A new book from the French writer Jean-Philippe Toussaint, C’est vous l’écrivain (You are the Writer) takes it title from a remark offered to Toussaint when his first novel was accepted by the legendary Jerome Lindon of Éditions de Minuit, publisher of the nouveau roman of the 1950s. The fledgling author timorously offered Lindon a list of post-acceptance alterations and second-thoughts, fearing that this would be taken wrongly but Lindon coolly replied: “c’est vous l’écrivain,” with the unspoken warning, however, that the writer might propose but, as fearsome editor, obsessed with detail, Lindon’s scalpel would not stay long in its sheath.

Toussaint describes in fascinating detail his own writing methods, the succession of Apple computers he has worked on, each page printed off for intense reworking with a hand-held pen, fonts played with, patterns of text laid out on the page for evaluation (he prints a bizarre example of cramped micro-paragraphs arranged like troops at a dictator’s victory parade), dictionaries ransacked, everything subjected to forensic re-writing. Not for him the astonishingly rapid productivity of Stendhal who could hardly have had time to check for a missed comma (The Charterhouse of Parma’s 500 pages tossed off in 53 days).

Ford Madox Ford, in his characteristically digressive memoir/fiction It Was the Nightingale (1934) confessed that he disliked writing with a pen, in part because of arthritic pain. He was forced to use a new Corona typewriter and even tried dictation to a stenographer – but this made it all too easy: “If I have to go to a table and face pretty considerable pain I wait until I have something worth saying to say it in the fewest possible words.” Ford had put his finger on a crucial need for any writer: to have an invisible antagonist to wrestle with. If it isn’t the product of sweat and toil it has come too easily. Unlike the computer which has made rewriting and re-positioning text so effortless, Ford found insupportable the typewriter’s requirement for him to redo a whole page in order to eliminate a mistake (“I detest a typewriter page showing any corrections”). He went to extraordinary lengths to avoid having to retype, even finding a new context in the words around it for the mistaken word in such a way that it now worked without alteration. But he knew the ultimate truth: “Elimination is always good.”

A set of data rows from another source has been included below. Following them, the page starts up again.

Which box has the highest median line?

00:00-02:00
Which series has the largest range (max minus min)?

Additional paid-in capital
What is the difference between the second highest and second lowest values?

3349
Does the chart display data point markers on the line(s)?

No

In the end Ford Madox Ford resolved to return to writing with a pen. His advice to any writer was “in composing make your circumstances as difficult as possible” but erase any mistakes with “bold, remorseless black strokes”.

For Jean-Philippe Toussaint, who began with an Apple LC2 in 1993, and has passed through every ordinateur portable from that stable since then, these years have seen “a silent revolution” in the processing of words which he judges nonetheless as “a natural evolution of the practice of writing” leaving him, however, to speculate about what communications revolution is waiting for his old age.

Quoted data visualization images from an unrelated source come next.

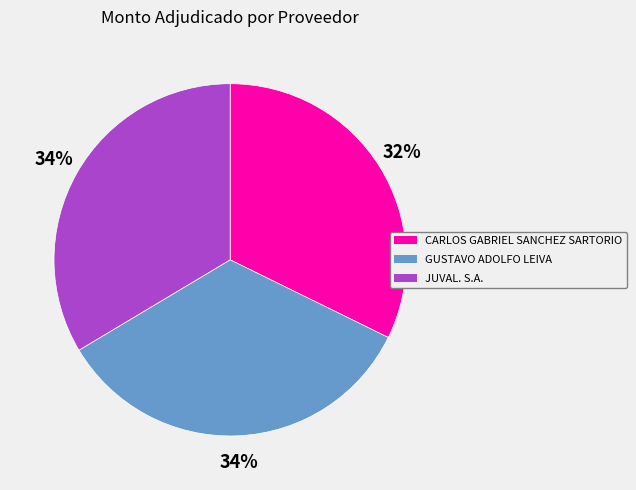

To the nearest percent, what is the average slice percentage?

33%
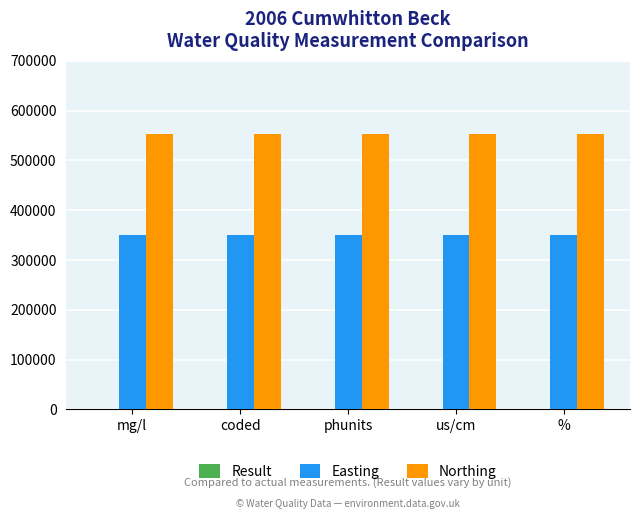

The Northing series shows 873268.2 at %. True or false?

False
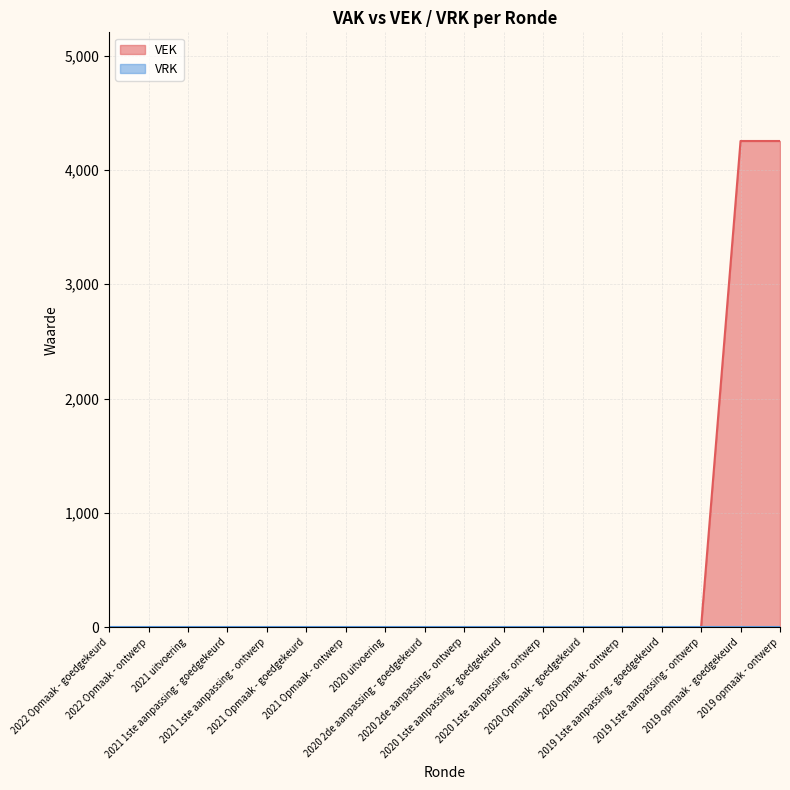

Does the chart have visible grid lines?

Yes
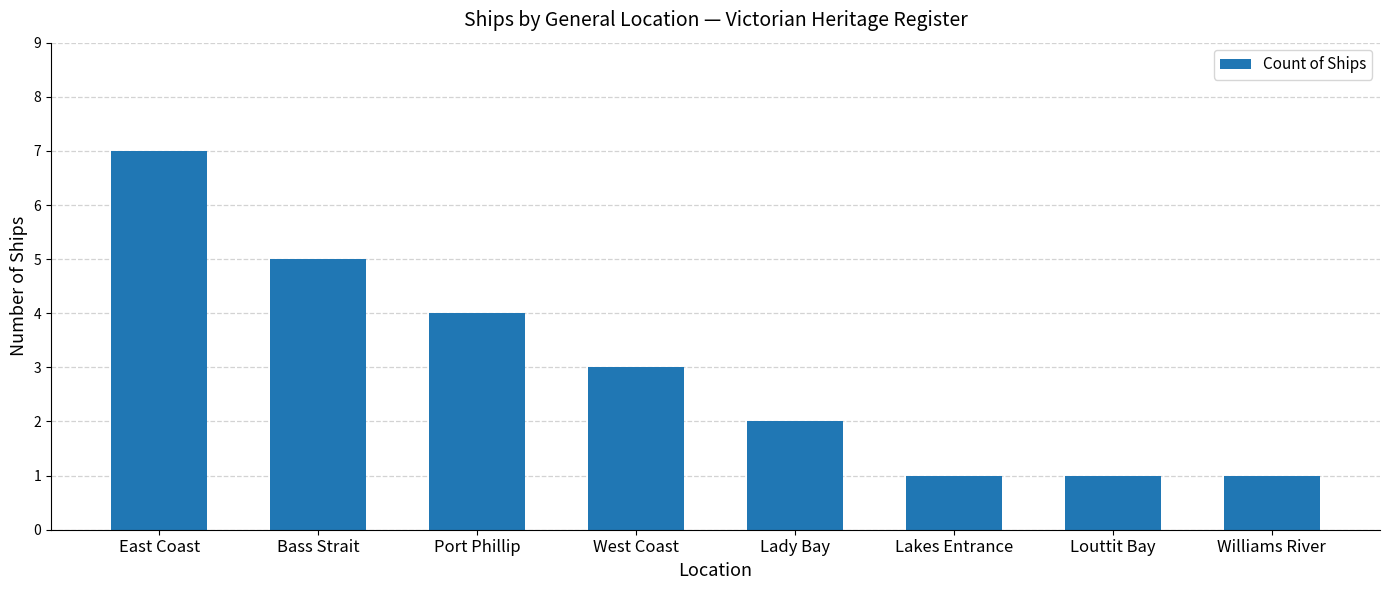

Reading left to right, list all the values displayed in this chart.

7	5	4	3	2	1	1	1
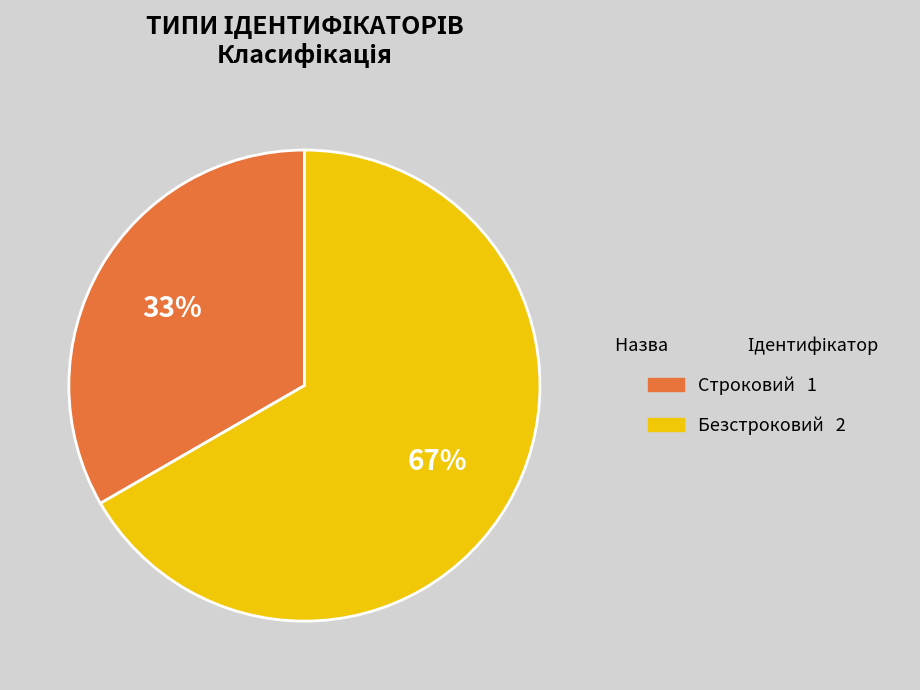

How many slices are in this pie chart?

2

For my own part, I am grateful that I never learned to touch type, my two-fingered dexterity being quite fast enough, if not quite Stendhalian. As I watch the fingers of others flick like lightning over the keyboard I am relieved that I cannot go any faster. I know that slowness is good for me, hauling me back from the precipice of a too-fluid sentence. As Ovid urged, in another context, lente, lente, currite noctis equi.

But strictures about writing will always retain a certain specious logic. What looks like a rule, a necessity, a universal truth, will turn out to be merely a piece of advice that might work for you but not necessarily for me. Closer to a lucky charm than a law of physics, these strictures aid us in the good work of being hindered, help to convince us that we are on the stony but right track. 

The only immutable law, however, remains the one that should be carved into the marble lintel of every writing school: all writing is re-writing.